Farellones and the road that leads there offer much more than an ascent to 2,300 masl to ski: they record the latent memory of the shaping of the city and its inhabitants.
“I was raised among mountains, with three dozen ranged around.
It seems that never, never, wherever my steps may be heard,
Have I forgotten them, neither by not day, nor by starlit night,
and even now, when pools reflect my snow-white hair, I never left them, nor they me
like a cast-off daughter.
And though people call me
Absentee and renegade, I had them and I have them
still now, still now,
and their gaze goes with me.”
– Gabriela Mistral, “My Mountains” in Selected Poems of Gabriela Mistral Translated by Ursula LeGuin
Mistral has always provided me with a pertinent way to overcome the cliché of visualizing Chile as that “crazy geography” that Benjamín Subercaseaux and his minions have accustomed us to. The only madness involved in this act of accepting [the multifaceted Chileaan geograhy] is the undeniable capacity that natural elements have to provoke exaltation to the point of depriving us of judgment, as happens, for example, when ascending the foothills of the Andes mountains, an option to recover identity lost takes hold.

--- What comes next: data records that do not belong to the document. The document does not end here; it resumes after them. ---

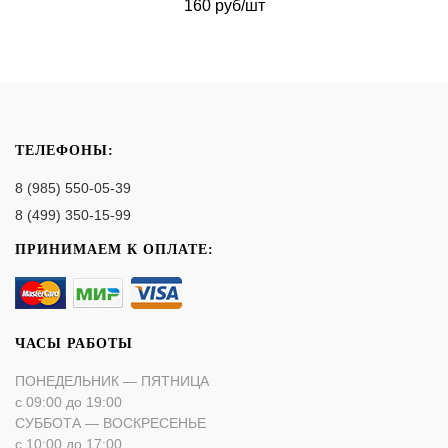
160 руб/шт
ТЕЛЕФОНЫ:
8 (985) 550-05-39
8 (499) 350-15-99
ПРИНИМАЕМ К ОПЛАТЕ:
ЧАСЫ РАБОТЫ
ПОНЕДЕЛЬНИК — ПЯТНИЦА
с 09:00 до 19:00
СУББОТА — ВОСКРЕСЕНЬЕ
с 10:00 до 17:00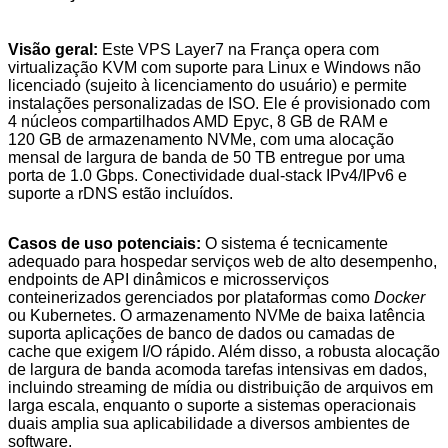
Visão geral:
Este VPS Layer7 na França opera com
virtualização KVM com suporte para Linux e Windows não
licenciado (sujeito à licenciamento do usuário) e permite
instalações personalizadas de ISO. Ele é provisionado com
4 núcleos compartilhados AMD Epyc, 8 GB de RAM e
120 GB de armazenamento NVMe, com uma alocação
mensal de largura de banda de 50 TB entregue por uma
porta de 1.0 Gbps. Conectividade dual-stack IPv4/IPv6 e
suporte a rDNS estão incluídos.
Casos de uso potenciais:
O sistema é tecnicamente
adequado para hospedar serviços web de alto desempenho,
endpoints de API dinâmicos e microsserviços
conteinerizados gerenciados por plataformas como
Docker
ou Kubernetes. O armazenamento NVMe de baixa latência
suporta aplicações de banco de dados ou camadas de
cache que exigem I/O rápido. Além disso, a robusta alocação
de largura de banda acomoda tarefas intensivas em dados,
incluindo streaming de mídia ou distribuição de arquivos em
larga escala, enquanto o suporte a sistemas operacionais
duais amplia sua aplicabilidade a diversos ambientes de
software.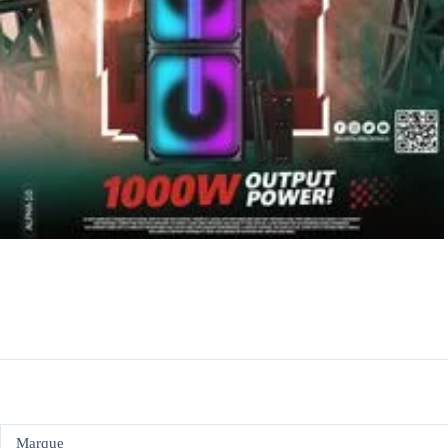
Marque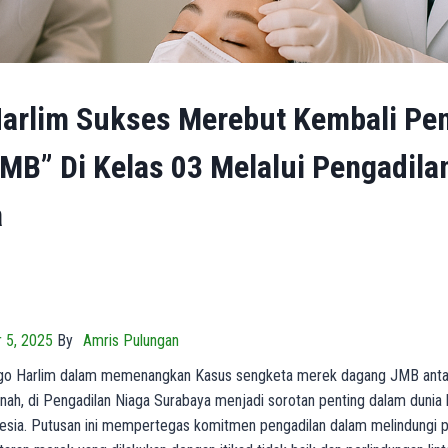
Harlim Sukses Merebut Kembali Pe
MB” Di Kelas 03 Melalui Pengadila
a
 5, 2025
By
Amris Pulungan
Ago Harlim dalam memenangkan Kasus sengketa merek dagang JMB antar
unah, di Pengadilan Niaga Surabaya menjadi sorotan penting dalam duni
onesia. Putusan ini mempertegas komitmen pengadilan dalam melindungi 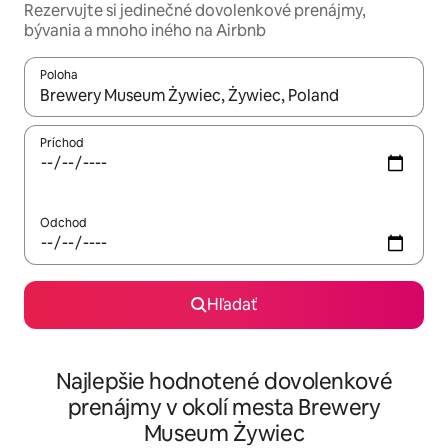
Rezervujte si jedinečné dovolenkové prenájmy,
bývania a mnoho iného na Airbnb
Poloha
Keď budú výsledky k dispozícii, môžete si ich prechádzať pom
Príchod
Odchod
Hľadať
Najlepšie hodnotené dovolenkové
prenájmy v okolí mesta Brewery
Museum Żywiec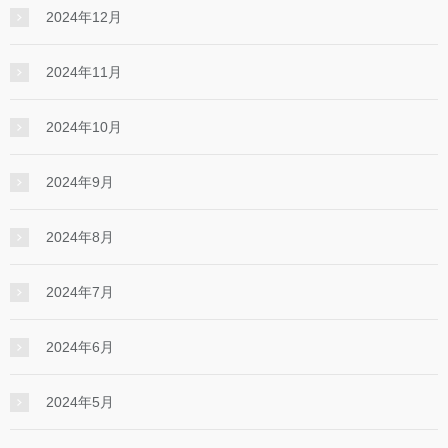
2024年12月
2024年11月
2024年10月
2024年9月
2024年8月
2024年7月
2024年6月
2024年5月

Unlike Mistral, I grew up on a flat and absent island, where concepts such as valley, peak, narrows and ravine had ceased to be valid with the appearance of the Strait of Magellan and were consequently replaced by notions such as steppe, sierra, horizon and bay.

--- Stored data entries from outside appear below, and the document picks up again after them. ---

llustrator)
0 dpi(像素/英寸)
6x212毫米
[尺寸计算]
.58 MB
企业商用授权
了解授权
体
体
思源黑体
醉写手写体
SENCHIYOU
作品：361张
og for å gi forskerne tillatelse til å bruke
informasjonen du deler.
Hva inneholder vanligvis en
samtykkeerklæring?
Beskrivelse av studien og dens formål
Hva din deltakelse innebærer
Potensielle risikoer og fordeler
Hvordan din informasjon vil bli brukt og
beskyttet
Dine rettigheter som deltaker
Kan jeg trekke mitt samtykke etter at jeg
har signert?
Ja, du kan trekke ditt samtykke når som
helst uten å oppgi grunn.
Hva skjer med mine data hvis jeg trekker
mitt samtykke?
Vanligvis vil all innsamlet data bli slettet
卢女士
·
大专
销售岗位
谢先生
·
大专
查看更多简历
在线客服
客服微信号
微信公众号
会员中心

In Santiago, on the other hand, where I have lived more than half of my life, the Andes are an essential geographical landmark that is not only recorded from a distance, but also experienced when climbing or skiing in the ski centers of Farellones, Valle Nevado, La Parva and Colorado. As a good renegade from Tierra del Fuego, I have never skied and much less climbed, but obviously I do enjoy driving long distances. Making the round trip on the road to Farellones, which extends more than 30 km and with an altitude change of over 1,500 meters above sea level from Lo Barnechea, is my chance to overcome the material and seasonal condition of the cross-over zone between the city and mountain. As much as possible, I stop while driving because since the construction was completed at the end of the decade of the ’30s, no investment has been made to take advantage of the road as a corridor not only for vehicles and winter-sports lovers but also for flora, fauna, cyclists, tourists and those who, like me, only seek in occasional hummocks and contained terraces the possibility of experiencing that landscape that we have built.

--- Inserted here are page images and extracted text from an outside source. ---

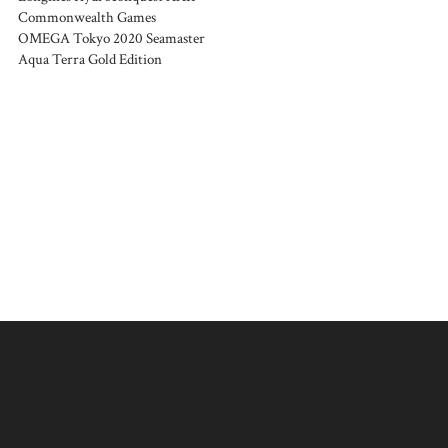
Commonwealth Games
OMEGA Tokyo 2020 Seamaster
Aqua Terra Gold Edition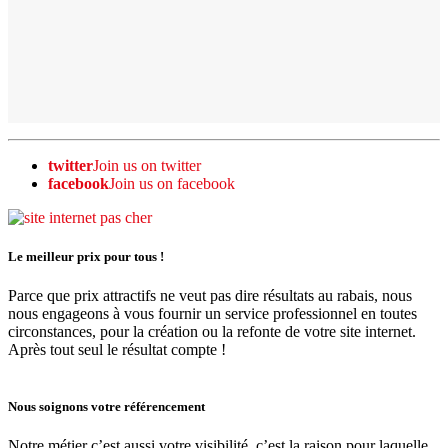
twitter
Join us on twitter
facebook
Join us on facebook
Le meilleur prix pour tous !
Parce que prix attractifs ne veut pas dire résultats au rabais, nous
nous engageons à vous fournir un service professionnel en toutes
circonstances, pour la création ou la refonte de votre site internet.
Après tout seul le résultat compte !
Nous soignons votre référencement
Notre métier c’est aussi votre visibilité, c’est la raison pour laquelle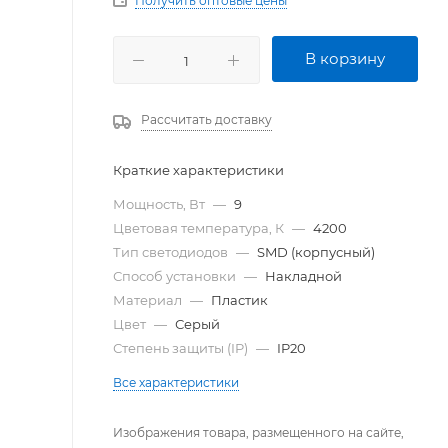
Получить оптовые цены
В корзину
Рассчитать доставку
Краткие характеристики
Мощность, Вт
—
9
Цветовая температура, К
—
4200
Тип светодиодов
—
SMD (корпусный)
Способ установки
—
Накладной
Материал
—
Пластик
Цвет
—
Серый
Степень защиты (IP)
—
IP20
Все характеристики
Изображения товара, размещенного на сайте,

And, paraphrasing Mistral, although in mountains I was not raised, it is in them that I can invoke the origins of my urban life. Because more than a spectacular whitish stage to see from a distance, it is when immersed there that the traces of ancient ravines can be visualized that once captured and conducted the humidity necessary to irrigate a semi-arid valley, long before this was that pseudo-green oasis that seems natural to us today.